CS 377P: Programming for Performance

Assignment 6: OpenMP programming

Due date: May 1st, 2018, 11:59 PM

You can work independently or in groups of two.
Late submission policy: Submission can be at the most 1 day late with 10% penalty.
See the bottom for additional notes for this assignment.

In this assignment, you will use OpenMP pragmas and functions to parallelize Bellman-Ford algorithm for single-source shortest-path computation, and study the effect of loop schedule on load balance. You may use classes from the C++ STL and boost libraries if you wish. Read the entire assignment before starting work since you will be incrementally changing your code in each section of the assignment, and it will be useful to see the overall structure of what you are being asked to do. Before you start, note the following:

You can use your code in assignment 5 for this assignment.
Input graphs and source nodes for the input graphs are the same as in assignment 5. Please refer to post @105 on Piazza for accessing the input graphs without copying them.
For graph format and how to handle the node numbering differences in between DIMACS and CSR, see the specification of assignment 5.
You should verify the correctness of your codes as in assignment 5.

Parallelize Bellman-Ford Algorithm with OpenMP:

(a) (20 points) Make one copy of your serial implementation of Bellman-Ford algorithm from assignment 5. Modify the copy so that std::atomic<int> is used to represent a node's distance, and a CAS operation is used when updating a node's distance. This is your starting point to parallelize Bellman-Ford algorithm with OpenMP, and it does not contain any pthread constructs or arrays to avoid false-sharing. Your code will look similar to the following: converged = false; start_time = ... /* Bellman-Ford computation over nodes */ while(!converged) { for each node n in g { for each edge e from n {     /* update distance(e.dst) using CAS */       }     } } end_time = ... exec_time = end_time - start_time;
(b) (20 points) Parallelize the code you derived in (a) with OpenMP. Distribute nodes among threads in a round-robin fashion with chunk size of 1, i.e. with clause schedule(static,1) associated with the loop iterating over all nodes. Measure the runtime of only Bellman-Ford computation, i.e. without graph construction, thread creation/join, initialization and printing results. To achieve this, your code should look like the following:

#pragma omp parallel [other clauses] {      start_time = ...      /* your Bellman-Ford code from part (a)*/      end_time = ...      exec_time = end_time - start_time; }

(c) (10 points) Change the schedule clause in (b) to the following parameters: (static,8), (static,32), (static,128), (static,512), (dynamic,1), (dynamic,8), (dynamic,32), (dynamic,128), and (dynamic,512). Do you see any difference in runtimes? Why is that?

    Hint: You can set the environment variable OMP_SCHEDULE to choose which loop schedule you want while having only one copy of OpenMP code. See details at OpenMP Loop Scheduling.

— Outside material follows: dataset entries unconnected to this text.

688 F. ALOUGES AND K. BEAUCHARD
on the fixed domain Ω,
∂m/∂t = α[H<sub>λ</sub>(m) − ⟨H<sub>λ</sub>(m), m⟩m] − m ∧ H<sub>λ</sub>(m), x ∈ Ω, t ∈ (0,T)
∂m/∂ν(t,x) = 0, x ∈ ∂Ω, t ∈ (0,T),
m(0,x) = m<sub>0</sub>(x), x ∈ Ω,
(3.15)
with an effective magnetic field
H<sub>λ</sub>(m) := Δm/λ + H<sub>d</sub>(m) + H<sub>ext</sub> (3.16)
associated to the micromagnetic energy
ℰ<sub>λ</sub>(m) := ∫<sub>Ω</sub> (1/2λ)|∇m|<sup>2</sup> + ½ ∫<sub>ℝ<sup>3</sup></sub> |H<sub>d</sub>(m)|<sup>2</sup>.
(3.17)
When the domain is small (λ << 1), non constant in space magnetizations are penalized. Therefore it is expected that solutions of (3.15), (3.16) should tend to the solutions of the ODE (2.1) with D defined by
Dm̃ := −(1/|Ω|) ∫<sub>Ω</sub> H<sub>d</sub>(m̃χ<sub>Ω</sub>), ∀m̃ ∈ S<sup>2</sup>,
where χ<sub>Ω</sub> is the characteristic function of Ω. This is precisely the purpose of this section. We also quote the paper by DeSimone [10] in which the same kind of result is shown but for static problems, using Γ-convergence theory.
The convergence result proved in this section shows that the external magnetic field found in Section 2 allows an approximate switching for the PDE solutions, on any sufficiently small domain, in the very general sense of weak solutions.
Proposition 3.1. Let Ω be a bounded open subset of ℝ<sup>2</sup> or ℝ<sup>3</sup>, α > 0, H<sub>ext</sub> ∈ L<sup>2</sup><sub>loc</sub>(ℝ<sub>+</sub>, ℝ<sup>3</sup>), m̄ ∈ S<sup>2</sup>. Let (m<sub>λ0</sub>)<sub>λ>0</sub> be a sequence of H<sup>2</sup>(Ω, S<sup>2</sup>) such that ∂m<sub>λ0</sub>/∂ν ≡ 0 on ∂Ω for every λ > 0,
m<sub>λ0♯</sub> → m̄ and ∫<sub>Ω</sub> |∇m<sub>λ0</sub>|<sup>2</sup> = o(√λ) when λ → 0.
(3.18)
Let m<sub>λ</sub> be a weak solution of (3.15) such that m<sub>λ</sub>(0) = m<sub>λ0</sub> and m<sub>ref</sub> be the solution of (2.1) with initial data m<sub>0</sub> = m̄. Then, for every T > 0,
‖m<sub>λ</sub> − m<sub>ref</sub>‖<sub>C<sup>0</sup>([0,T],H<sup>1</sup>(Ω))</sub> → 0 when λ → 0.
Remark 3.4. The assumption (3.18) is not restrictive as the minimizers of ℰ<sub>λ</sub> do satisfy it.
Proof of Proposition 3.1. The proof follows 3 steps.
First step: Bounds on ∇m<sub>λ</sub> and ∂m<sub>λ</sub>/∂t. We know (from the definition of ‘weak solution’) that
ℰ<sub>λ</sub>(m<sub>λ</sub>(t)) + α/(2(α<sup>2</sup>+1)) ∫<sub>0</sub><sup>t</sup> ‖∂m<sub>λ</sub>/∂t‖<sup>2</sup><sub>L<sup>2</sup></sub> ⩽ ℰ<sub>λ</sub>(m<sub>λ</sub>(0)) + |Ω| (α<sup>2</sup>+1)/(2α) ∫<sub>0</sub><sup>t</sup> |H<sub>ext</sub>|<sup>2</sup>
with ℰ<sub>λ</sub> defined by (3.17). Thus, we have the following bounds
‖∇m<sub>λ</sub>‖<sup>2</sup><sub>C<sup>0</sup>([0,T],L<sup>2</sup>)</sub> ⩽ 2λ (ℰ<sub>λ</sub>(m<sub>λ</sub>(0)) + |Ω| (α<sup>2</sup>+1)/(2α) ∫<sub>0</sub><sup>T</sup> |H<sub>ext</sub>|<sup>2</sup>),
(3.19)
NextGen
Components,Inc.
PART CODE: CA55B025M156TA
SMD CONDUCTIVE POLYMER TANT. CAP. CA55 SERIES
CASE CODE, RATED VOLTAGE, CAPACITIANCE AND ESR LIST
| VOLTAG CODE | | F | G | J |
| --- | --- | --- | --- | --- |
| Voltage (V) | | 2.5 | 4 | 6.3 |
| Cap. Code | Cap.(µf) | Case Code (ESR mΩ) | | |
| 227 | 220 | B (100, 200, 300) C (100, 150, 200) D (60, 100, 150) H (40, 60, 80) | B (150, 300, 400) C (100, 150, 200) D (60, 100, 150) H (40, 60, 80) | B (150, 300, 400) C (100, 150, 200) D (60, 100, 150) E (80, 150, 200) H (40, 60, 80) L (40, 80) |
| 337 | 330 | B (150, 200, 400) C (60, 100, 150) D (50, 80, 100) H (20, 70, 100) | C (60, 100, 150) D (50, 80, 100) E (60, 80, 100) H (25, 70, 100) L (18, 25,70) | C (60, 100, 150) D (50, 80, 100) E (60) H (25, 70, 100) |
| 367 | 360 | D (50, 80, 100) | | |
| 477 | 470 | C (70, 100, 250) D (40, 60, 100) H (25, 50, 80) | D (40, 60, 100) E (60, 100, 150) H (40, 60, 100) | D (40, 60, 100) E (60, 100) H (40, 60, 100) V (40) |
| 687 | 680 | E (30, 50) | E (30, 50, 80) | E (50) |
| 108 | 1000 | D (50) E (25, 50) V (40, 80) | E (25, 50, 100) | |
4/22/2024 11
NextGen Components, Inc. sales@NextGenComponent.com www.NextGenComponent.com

(d) (20 points) Distributing nodes to threads may result in load imbalance if the input graph is a power-law graph (why?). To address this issue, we can distribute edges to threads so that edges from a high-degree node can be handled by different threads. Before that, we need a version that directly iterate over edges:

Add an array in your CSR representation for graphs to keep track of the source nodes for edges.
Change your SSSP code from (a) so that it loops through all edges directly, similar to the following:

converged = false; start_time = ...

/* Bellman-Ford computation over edges */ while(!converged) { for each edge e in g { /* update distance(e.dst) using CAS */ } } end_time = ... exec_time = end_time - start_time;

(e) (30 points) Parallelize the code you derived in (d) with OpenMP. Measure the runtime with the following loop schedules over edges: (static,1), (static,8), (static,32), (static,128), (static,512), (dynamic,1), (dynamic,8), (dynamic,32), (dynamic,128), and (dynamic,512). Do you see any difference in runtimes? Why is that? Again, the measured runtime should contain only Bellman-Ford computation, i.e. without graph construction, thread creation/join, initialization and printing results. Your code will be similar to the following:

#pragma omp parallel[other clauses] { start_time = ... /* your Bellman-Ford code from part (d)*/ end_time = ... exec_time = end_time - start_time; }

What to turn in:

The code for all subproblems.
Draw a bar graph showing the serial runtimes for all 4 input graphs.
For each input graph, draw four x-y scatter graphs, in each of which x-axis shows the number of threads used, and y-axis the speedup you observed. In the first x-y scatter graph, report the speedup curves for all 5 chunk sizes using static loop schedules and nodes as work units. In the second x-y scatter graph, report the speedup curves for all 5 chunk sizes using dynamic schedules and nodes as work units. Produce another two x-y scatter graphs but using edges as work units. Speedup is computed as (runtime of serial code in assignment 5) / (runtime of OpenMP code with N threads).
Explain the runtime and speedup numbers you get by input graphs, work unit, loop schedule, true/false sharing, and required synchronization.

Submission

Submit to canvas a .tar.gz file with your code for each subproblem and a report in PDF format. In the report, state both of your teammates clearly, and include all the figures and analysis. Include a Makefile so that I can compile your codes by make [PARAMETER]. Include a README.txt to explain how to compile your code, how to run your program, and what the outputs will be.

Notes

[04/19/2018] You should run your versions of OpenMP codes with 1, 2, 4, and 8 threads and compute the speedup numbers.